Dataset records:
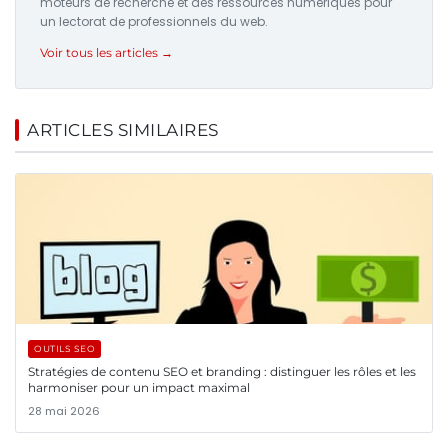
moteurs de recherche et des ressources numériques pour
un lectorat de professionnels du web.
Voir tous les articles →
ARTICLES SIMILAIRES
OUTILS SEO
Stratégies de contenu SEO et branding : distinguer les rôles et les
harmoniser pour un impact maximal
28 mai 2026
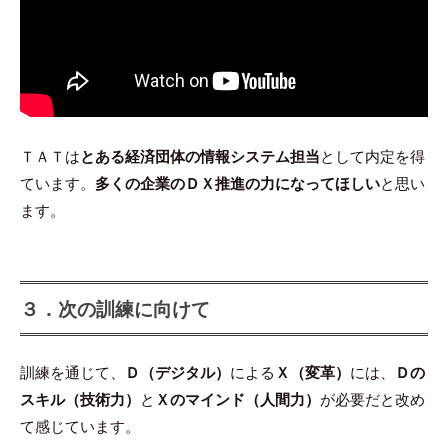
ＴＡＴは
とある経済団体の情報システム担当
として内定を得
ています。
多くの企業のＤＸ推進の力になってほしい
と思い
ます。
３．次の訓練に向けて
訓練を通じて、
Ｄ（デジタル）
による
Ｘ（変革）
には、
Ｄの
スキル（技術力）
と
Ｘのマインド（人間力）
が必要だと改め
て感じています。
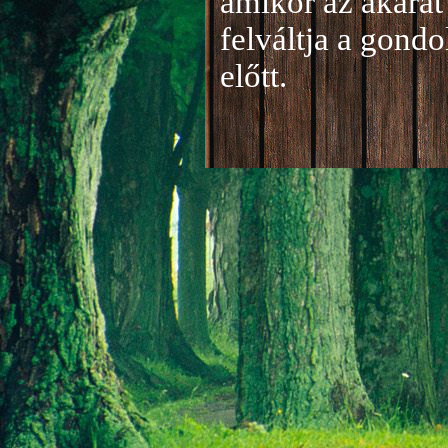
amikor az akarat 
felváltja a gond
előtt.
Jelentkezés a 20
A jelentkezéseke
folyamatosan tud
benyújtása a
je
len
történik mind el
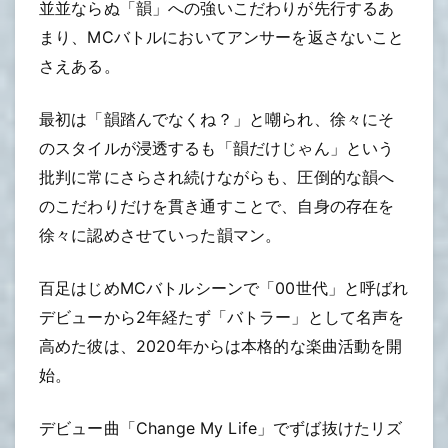
並並ならぬ「韻」への強いこだわりが先行するあ
まり、MCバトルにおいてアンサーを返さないこと
さえある。
最初は「韻踏んでなくね？」と嘲られ、徐々にそ
のスタイルが浸透するも「韻だけじゃん」という
批判に常にさらされ続けながらも、圧倒的な韻へ
のこだわりだけを貫き通すことで、自身の存在を
徐々に認めさせていった韻マン。
百足はじめMCバトルシーンで「00世代」と呼ばれ
デビューから2年経たず「バトラー」として名声を
高めた彼は、2020年からは本格的な楽曲活動を開
始。
デビュー曲「Change My Life」でずば抜けたリズ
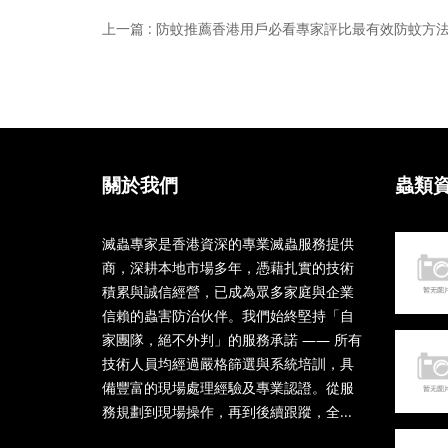
上一篇 : 防蚊推薦香港用戶必看專家評比最有效防蚊方
關於我們
蟲類
滅蟲專家是香港資深的專業滅蟲服務提供
商，深耕本地市場多年，憑藉扎實的技術
積累與誠信經營，已成為眾多家庭與企業
信賴的蟲害防治伙伴。我們始終堅持「自
家團隊，絕不外判」的服務承諾 —— 所有
技術人員均經過嚴格篩選與系統培訓，具
備豐富的現場處理經驗及專業認證。從服
務規劃到現場操作，再到後續跟蹤，全...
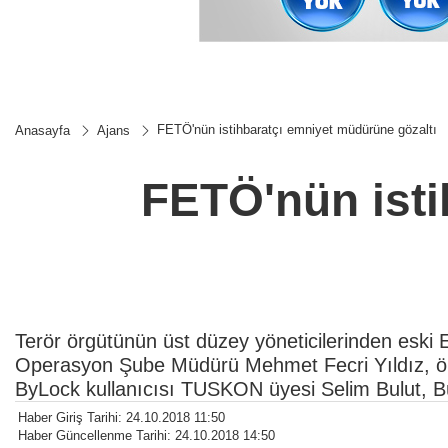
FETÖ'nün istihbaratçı emniyet müdürüne gözaltı
Anasayfa
Ajans
FETÖ'nün isti
Terör örgütünün üst düzey yöneticilerinden eski 
Operasyon Şube Müdürü Mehmet Fecri Yıldız, ö
ByLock kullanıcısı TUSKON üyesi Selim Bulut, 
Haber Giriş Tarihi: 24.10.2018 11:50
Haber Güncellenme Tarihi: 24.10.2018 14:50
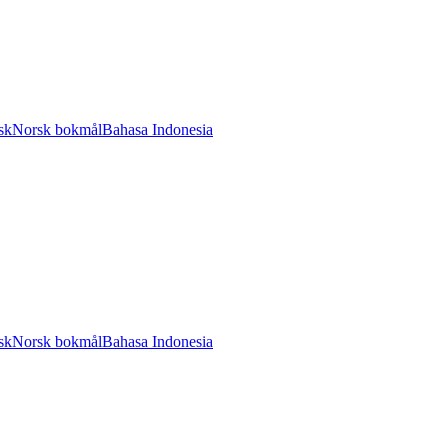
sk
Norsk bokmål
Bahasa Indonesia
sk
Norsk bokmål
Bahasa Indonesia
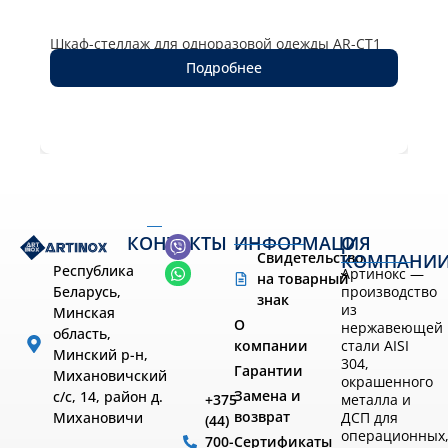
Шка
Шкаф-стеллаж для одноразовой одежды AR-CT1
61
Подробнее
КОНТАКТЫ
ИНФОРМАЦИЯ
О
Свидетельство
КОМПАНИ
Республика
Артинокс —
на товарный
производство
Беларусь,
знак
из
Минская
О
нержавеющей
область,
компании
стали AISI
Минский р-н,
304,
Гарантии
Михановичский
окрашенного
Замена и
с/с, 14, район д.
металла и
+375
возврат
ДСП для
Михановичи
(44)
операционных
Сертификаты
700-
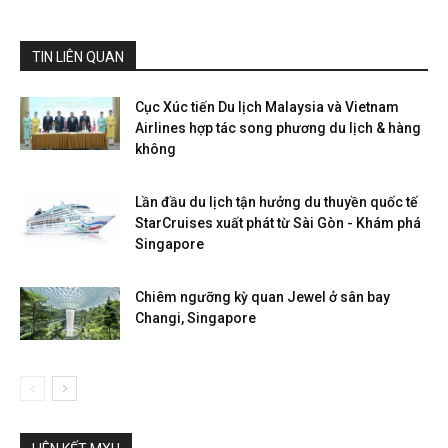
TIN LIÊN QUAN
Cục Xúc tiến Du lịch Malaysia và Vietnam
Airlines hợp tác song phương du lịch & hàng
không
Lần đầu du lịch tận hưởng du thuyền quốc tế
StarCruises xuất phát từ Sài Gòn - Khám phá
Singapore
Chiêm ngưỡng kỳ quan Jewel ở sân bay
Changi, Singapore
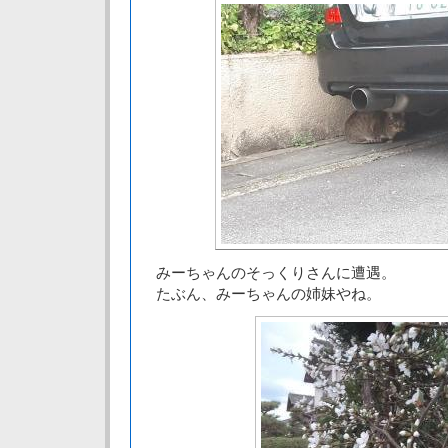
みーちゃんのそっくりさんに遭遇。
たぶん、みーちゃんの姉妹やね。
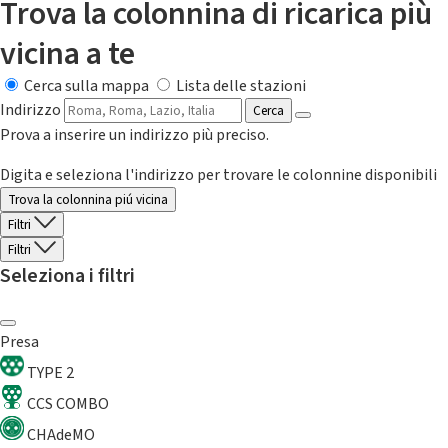
Trova la colonnina di ricarica più
vicina a te
Cerca sulla mappa
Lista delle stazioni
Indirizzo
Cerca
Prova a inserire un indirizzo più preciso.
Digita e seleziona l'indirizzo per trovare le colonnine disponibili
Trova la colonnina piú vicina
Filtri
Filtri
Seleziona i filtri
Presa
TYPE 2
CCS COMBO
CHAdeMO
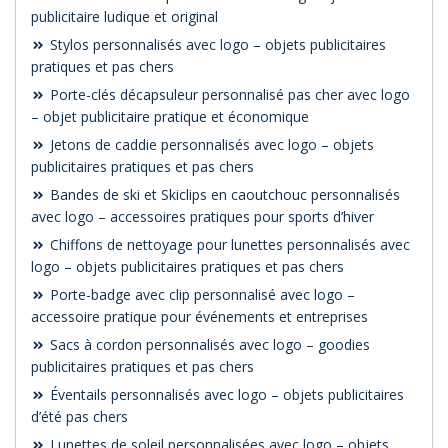
publicitaire ludique et original
Stylos personnalisés avec logo – objets publicitaires
pratiques et pas chers
Porte-clés décapsuleur personnalisé pas cher avec logo
– objet publicitaire pratique et économique
Jetons de caddie personnalisés avec logo – objets
publicitaires pratiques et pas chers
Bandes de ski et Skiclips en caoutchouc personnalisés
avec logo – accessoires pratiques pour sports d’hiver
Chiffons de nettoyage pour lunettes personnalisés avec
logo – objets publicitaires pratiques et pas chers
Porte-badge avec clip personnalisé avec logo –
accessoire pratique pour événements et entreprises
Sacs à cordon personnalisés avec logo – goodies
publicitaires pratiques et pas chers
Éventails personnalisés avec logo – objets publicitaires
d’été pas chers
Lunettes de soleil personnalisées avec logo – objets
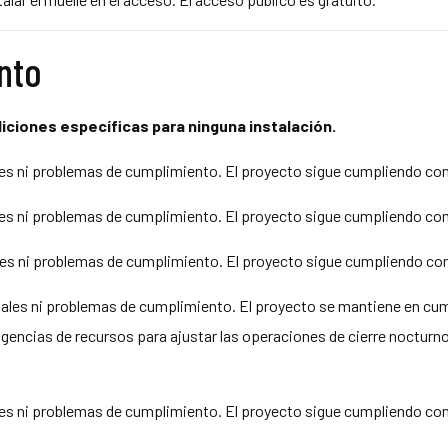
nto
diciones específicas para ninguna instalación.
s ni problemas de cumplimiento. El proyecto sigue cumpliendo con l
s ni problemas de cumplimiento. El proyecto sigue cumpliendo con l
s ni problemas de cumplimiento. El proyecto sigue cumpliendo con l
les ni problemas de cumplimiento. El proyecto se mantiene en cump
encias de recursos para ajustar las operaciones de cierre nocturno 
s ni problemas de cumplimiento. El proyecto sigue cumpliendo con l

What you are asked to do:
Filter the records down to the lines containing the word "Tarihi", and copy those.

Solution to this exercise:
Haber Giriş Tarihi: 24.10.2018 11:50
Haber Güncellenme Tarihi: 24.10.2018 14:50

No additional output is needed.